Touchscreens now and tomorrow
We’re entering the third phase of touchscreen evolution.
The introduction of first touchscreen-enabled devices or what we can call the first, or primitive phase goes back in 1965. Far ahead of their time, those capacitive technology devices found some applications but remained niche products for almost 50 years. Resistive touch panels technology tackled some of the most serious disadvantages of those, but still only a few commercial applications were adopted.
And then, something radical happened which triggered the second phase and one of the biggest revolutions in the high-tech industry. The impact of this new phase in the industry was tremendous. The revenues of some companies sky-rocketed –name Apple, while other once-leading companies were led to oblivion (Nokia, Blackberry). The maturing of the involved technologies played, of course, a catalytic role to make this happen, but the spark that lit the dynamite barrel was that the user interface of touchscreen devices became super simple and intuitive.
We’re only at the beginning of the touchscreen evolution. The third phase, which is about to begin, will define the new leaders.
In phase three, touchscreens will be the most common language of human-computer interaction, replacing keys, buttons, and clicks. We will witness the rise of an immense number of new verticals and use-cases ranging from education to aviation, from vending machines to gaming, interactive desks, restaurants, hotels and our homes and our cars. Good news is the market will grow yet this will come along with bigger competition and a strong impact on profit margins.
Designing new touch sensors only gets harder
The new applications will bring new challenges, and the number of the constraints design engineers will need to address is going to explode: thinner, lighter, larger, better-performing in harsh environments, flexible screens, moisture-resistant, lower resistivity and material availability to name a few. Even more challenges come with the demand for supporting more touches and different “inputs” (gloves, smaller point styluses, etc).
On the other hand, cost and time-to-market set substantial limitations to what and when can be done. In such a competitive environment, differentiation and quick decision making will be crucial to product success.
At the end of the day, the recipe to keep or even increase profit margins will be the optimization – finding the right balance between quality, cost and speed. Since the touchscreen module is one of the most prominent and expensive parts in touchscreen devices it becomes apparent why optimizing its design is critical. In an industry where the cost of goods may reach the whopping figure of 85% of end price and the shipments are in the volume of millions, saving cents per dollar can make a huge difference in the company’s cash flow.
Design process alternatives
Manufacturers have three weapons in their constant battle for product design optimization.
Possibly, defining the design parameters without the help of a specialized software is the simplest and in many cases the fastest method. Hand-calculations can become really handy when estimations are sufficient. They come in different forms such as in-house calculators or just spreadsheets. Therefore, it is quite easy to include hand-calculations in product development flow. The issue with hand calculations is that they are widely based on generalizations and thus can provide just close approximations – no actual optimization. As a result, when product quality or product cost is top priority, one should not rely on this method.
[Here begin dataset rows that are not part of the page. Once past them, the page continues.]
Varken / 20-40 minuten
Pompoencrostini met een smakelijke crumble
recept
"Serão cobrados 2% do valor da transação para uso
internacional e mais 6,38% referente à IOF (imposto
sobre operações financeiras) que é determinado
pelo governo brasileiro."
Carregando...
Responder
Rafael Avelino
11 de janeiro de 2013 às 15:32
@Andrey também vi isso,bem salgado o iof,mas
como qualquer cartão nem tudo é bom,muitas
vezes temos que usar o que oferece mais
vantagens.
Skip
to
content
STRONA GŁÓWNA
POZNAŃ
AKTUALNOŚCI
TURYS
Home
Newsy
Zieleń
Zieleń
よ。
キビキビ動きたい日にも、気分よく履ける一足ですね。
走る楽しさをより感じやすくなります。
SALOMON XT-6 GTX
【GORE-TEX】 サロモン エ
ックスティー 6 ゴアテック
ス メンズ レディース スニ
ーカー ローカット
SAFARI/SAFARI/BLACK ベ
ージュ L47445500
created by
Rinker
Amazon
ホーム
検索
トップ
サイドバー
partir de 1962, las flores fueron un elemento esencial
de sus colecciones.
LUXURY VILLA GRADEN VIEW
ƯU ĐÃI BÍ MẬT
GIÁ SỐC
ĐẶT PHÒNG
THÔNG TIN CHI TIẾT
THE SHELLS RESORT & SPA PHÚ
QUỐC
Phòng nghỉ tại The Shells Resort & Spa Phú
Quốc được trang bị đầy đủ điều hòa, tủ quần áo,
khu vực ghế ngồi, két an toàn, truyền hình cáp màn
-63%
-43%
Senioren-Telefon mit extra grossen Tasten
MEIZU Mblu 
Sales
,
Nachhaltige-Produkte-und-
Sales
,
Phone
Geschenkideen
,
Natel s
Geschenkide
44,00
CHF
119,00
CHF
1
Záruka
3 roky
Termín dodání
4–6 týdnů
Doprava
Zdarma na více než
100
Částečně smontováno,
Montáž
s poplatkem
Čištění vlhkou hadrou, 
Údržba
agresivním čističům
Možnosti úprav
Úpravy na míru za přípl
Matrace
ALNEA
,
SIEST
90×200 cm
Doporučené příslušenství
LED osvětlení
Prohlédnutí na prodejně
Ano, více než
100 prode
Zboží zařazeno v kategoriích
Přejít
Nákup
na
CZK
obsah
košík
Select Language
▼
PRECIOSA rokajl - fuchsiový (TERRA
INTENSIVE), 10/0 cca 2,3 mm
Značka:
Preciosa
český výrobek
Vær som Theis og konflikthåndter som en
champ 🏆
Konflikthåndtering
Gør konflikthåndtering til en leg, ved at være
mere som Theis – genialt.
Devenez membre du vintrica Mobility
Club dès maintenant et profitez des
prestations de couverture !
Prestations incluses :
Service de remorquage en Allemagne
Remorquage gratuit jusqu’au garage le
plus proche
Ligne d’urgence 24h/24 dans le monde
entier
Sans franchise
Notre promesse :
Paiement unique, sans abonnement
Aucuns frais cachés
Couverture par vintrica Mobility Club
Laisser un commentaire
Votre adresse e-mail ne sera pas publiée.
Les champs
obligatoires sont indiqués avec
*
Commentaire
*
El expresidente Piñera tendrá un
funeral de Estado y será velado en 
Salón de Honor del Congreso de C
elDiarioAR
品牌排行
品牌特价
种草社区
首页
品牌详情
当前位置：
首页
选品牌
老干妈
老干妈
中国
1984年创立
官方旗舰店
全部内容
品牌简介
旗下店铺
Building and testing physical prototypes is the classic way of verifying and validating a product. When utilized properly, physical prototyping can deliver the highest degree of product quality; therefore, it is usually a no-brainer to use it as part of product development. However, prototypes are expensive and too time-consuming to build and test. The cost may easily add up to tens of thousands of dollars in material and labor for each prototype. Also, it’s often quite difficult to reproduce the actual environment the product will operate. If several iterations are required, it can seriously affect the product launch dates.
Digital prototyping is in simple words the process of testing the behavior of a product on a computer with the aid of simulation software. It’s one of the basic aspects of computer-aided engineering (CAE) which is becoming more and more popular in the recent years. Through simulation, engineers can test the product before being produced in a wide range of different environments and use cases without the cost of actually constructing such environments. They can examine hundreds or even thousands of different scenarios and come up with a design that meets the given specs in an optimal way. Yet, simulation software today is quite complicated to use. High expertise in physics or even worse in numerical methods is many times necessary to use it efficiently. Finally, for complex designs -which tend to be the norm today- simulation software may become too slow and approach prototyping time.
Effectiveness of alternative product optimization methods
The graph above summarizes the pros and cons of each method. We can readily see that there’s no clear winner.
Hand-calculations is a good choice when time-to-market is the single most important priority but other than that it can’t be considered as a suggested option.
Physical Prototyping offers a clear advantage over hand-calculations on product quality, but it has a negative impact on time-to-market and also affects cost when multiple iterations are necessary.
Digital prototyping can offer the best product quality and cost which are critical for phase three. Yet, the difficulty to incorporate it into the product flow becomes a serious roadblock.
What the industry needs is the digital prototyping to become super simple and intuitive to use. This will revolutionize product development. It will help companies to benefit from simulation to the full extend and secure a sustainable growth in the exciting new era.